Andrew Wells: The new microwave?

"Buffy the Vampire Slayer: Normal Again (#6.17)" (2002)
Jonathan Levinson: [about being stuck in the basement] I mean, I'm going Jack Torrance in here, ya know? Stuck in this basement for weeks. We rented the whole house. Can't we at least sleep upstairs?
Andrew Wells: We're on the lam. We have to lay low. Underground.
Jonathan Levinson: That's figurative doofus! Did you even read Legion of Doom?
Warren Meers: Okay, enough!
[to Jonathon]
Warren Meers: Midgetor, get back to the monitors.

"Buffy the Vampire Slayer: Superstar (#4.17)" (2000)
Spike: Oh, look. Jonathan. Taking the little sidekick out for a walk, are we?
Buffy: Shut up, Spike.
Spike: Ooh-ooh-ooh-ooh! Semi-harsh language from Betty. You're feisty when big guy's standing beside you.
[strokes her hair and says seductively]
Spike: Someday, Sweet Slayer, I would love to take you on. See you face the evil alone for once.
[Jonathan slams Spike up against the crypt wall]
Jonathan Levinson: That's enough of the creepy small talk. We're looking for a monster.
Spike: Why would I know about that?
Jonathan Levinson: Every demon in this town's gunning for you right now, so I figure you're probably keeping pretty good track of 'em. Big arms. Mark on its head. Have you seen it?
Spike: No. But then again, I'm probably lying.

"Buffy the Vampire Slayer: The Prom (#3.20)" (1999)
Jonathan: We have one more award to give out. Is Buffy Summers here tonight? Did she, um...
[the crowd turns and finds her. She looks nervous at the attention]
Jonathan: This is actually a new category. First time ever. I guess there were a lot of write-in ballots, and, um, well, t-the prom committee asked me to read this. "We're not good friends. Most of us never found the time to get to know you, but that doesn't mean we haven't noticed you. We don't talk about it much, but it's no secret that Sunnydale High isn't really like other high schools. A lot of weird stuff happens here."
Student #1: Zombies!
Student #2: Hyena people!
Student #3: Snyder!
[people chuckle]
Jonathan: "But whenever there was a problem or something creepy happened, you seemed to show up and stop it.
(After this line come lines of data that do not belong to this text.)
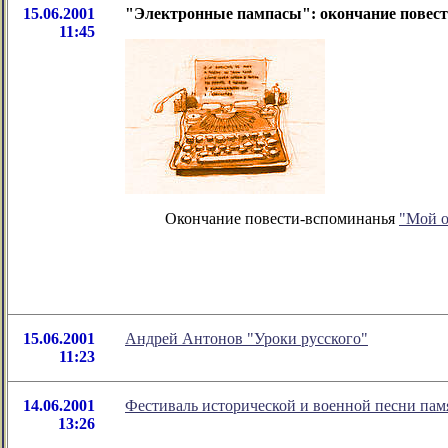
15.06.2001
"Электронные пампасы": окончание повес
11:45
Окончание повести-вспоминанья
"Мой о
15.06.2001
Андрей Антонов "Уроки русского"
11:23
14.06.2001
Фестиваль исторической и военной песни пам
13:26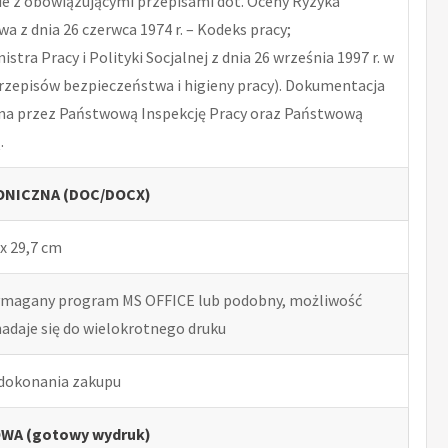
 z obowiązującymi przepisami dot. Oceny Ryzyka
 z dnia 26 czerwca 1974 r. – Kodeks pracy;
tra Pracy i Polityki Socjalnej z dnia 26 września 1997 r. w
rzepisów bezpieczeństwa i higieny pracy). Dokumentacja
na przez Państwową Inspekcję Pracy oraz Państwową
.
NICZNA (DOC/DOCX)
x 29,7 cm
ymagany program MS OFFICE lub podobny, możliwość
nadaje się do wielokrotnego druku
 dokonania zakupu
WA (gotowy wydruk)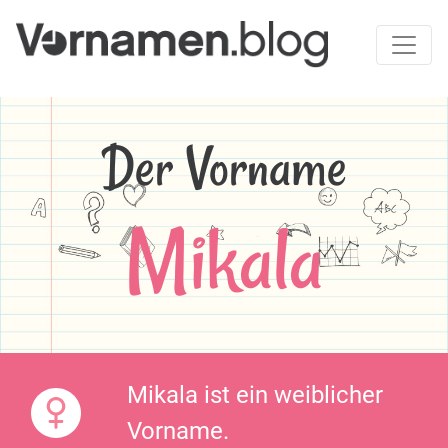
Der Vorname
Mikala
Mikala ist ein weiblicher
Vorname.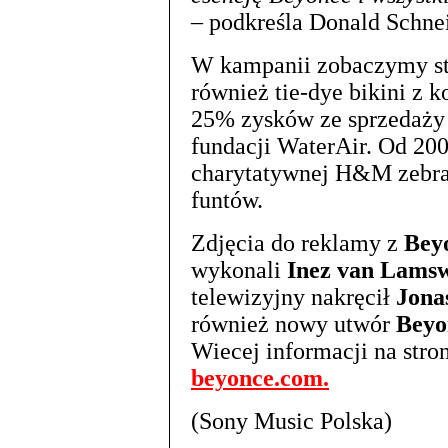
– podkreśla Donald Schne
W kampanii zobaczymy str
również tie-dye bikini z k
25% zysków ze sprzedaży 
fundacji WaterAir. Od 200
charytatywnej H&M zebrał
funtów.
Zdjęcia do reklamy z
Bey
wykonali
Inez van Lamsw
telewizyjny nakręcił
Jona
również nowy utwór
Beyo
Wiecej informacji na str
beyonce.com.
(Sony Music Polska)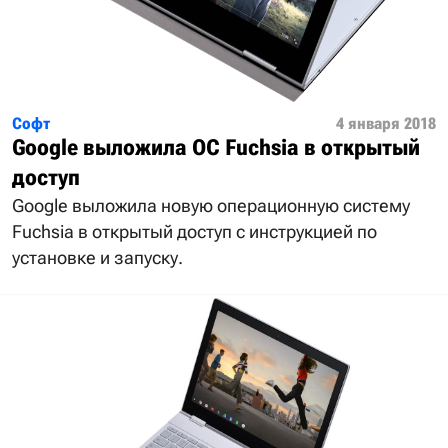
Софт
4 января 2018
Google выложила ОС Fuchsia в открытый
доступ
Google выложила новую операционную систему
Fuchsia в открытый доступ с инструкцией по
установке и запуску.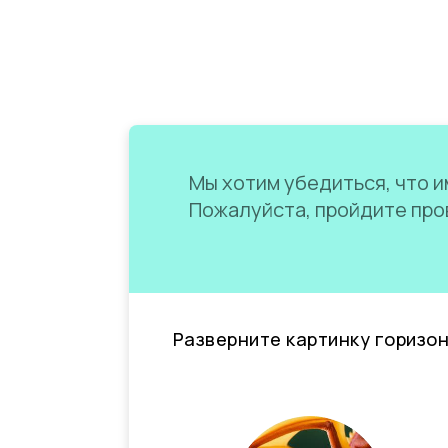
Мы хотим убедиться, что им
Пожалуйста, пройдите пров
Разверните картинку горизо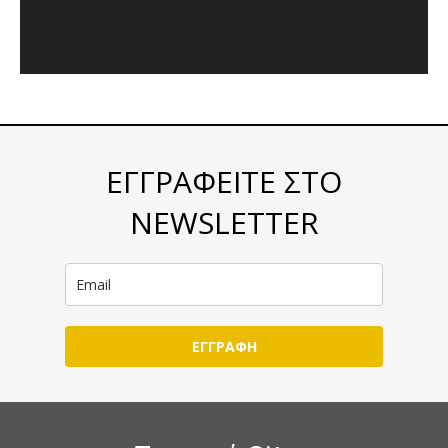
ΕΓΓΡΑΦΕΙΤΕ ΣΤΟ
NEWSLETTER
ΕΓΓΡΑΦΗ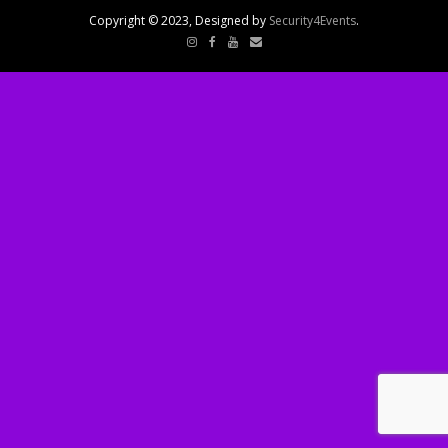
Copyright © 2023, Designed by
Security4Events
.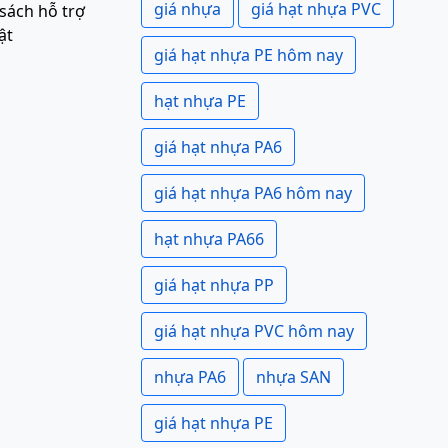
giá nhựa
giá hạt nhựa PVC
sách hỗ trợ
ật
giá hạt nhựa PE hôm nay
hạt nhựa PE
giá hạt nhựa PA6
giá hạt nhựa PA6 hôm nay
hạt nhựa PA66
giá hạt nhựa PP
giá hạt nhựa PVC hôm nay
nhựa PA6
nhựa SAN
giá hạt nhựa PE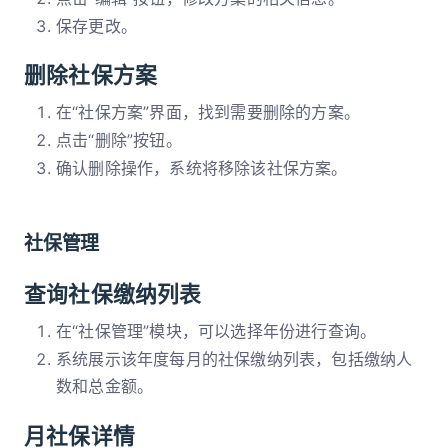
保存更改。
删除社保方案
在“社保方案”界面，找到需要删除的方案。
点击“删除”按钮。
确认删除操作，系统将移除该社保方案。
社保管理
查询社保缴纳列表
在“社保管理”模块，可以选择年份进行查询。
系统展示该年度每月的社保缴纳列表，包括缴纳人
数和总金额。
月社保详情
Most of the people here have been saved by you or helped by you at one time or another. We're proud to say that the class of '99 has the lowest mortality rate of any graduating class in Sunnydale history, and we know at least part of that is because of you. So the senior class offers its thanks and gives you, uh, uh, this."
[Jonathan produces a gold, glittering, miniature umbrella with a small metal plaque attached to the shaft]
Jonathan: It's from all of us, and it has written here, "Buffy Summers, Class Protector".

"Buffy the Vampire Slayer: Entropy (#6.18)" (2002)
[the trio sees Spike and Anya having sex on their camera]
Warren Meers: Guys, we have to- Oh, holy crap!
Jonathan Levinson: Oh, my God.
Warren Meers: What is that? P-Porn?
Jonathan Levinson: Oh, my God.
Warren Meers: Is that the cam in the Magic Box?
Jonathan Levinson: Oh, my God.

"Buffy the Vampire Slayer: Storyteller (#7.16)" (2003)
Andrew Wells: We're fugitives, haunted by our past, tormented by a message we don't understand.
Jonathan Levinson: We're hunted men, driven mad by forces beyond our understanding.
Andrew Wells: We're men of hidden power, tortured from within by-by a voice out of nowhere.
Jonathan Levinson: I don't deserve this. I wasn't even that evil.
Andrew Wells: I thought you were evil.
Jonathan Levinson: Yeah?
Andrew Wells: Sure. I respected your ideas for-for evil projects, and I thought you had good follow-through.
Jonathan Levinson: Oh. Well, thanks. It's nice that you noticed.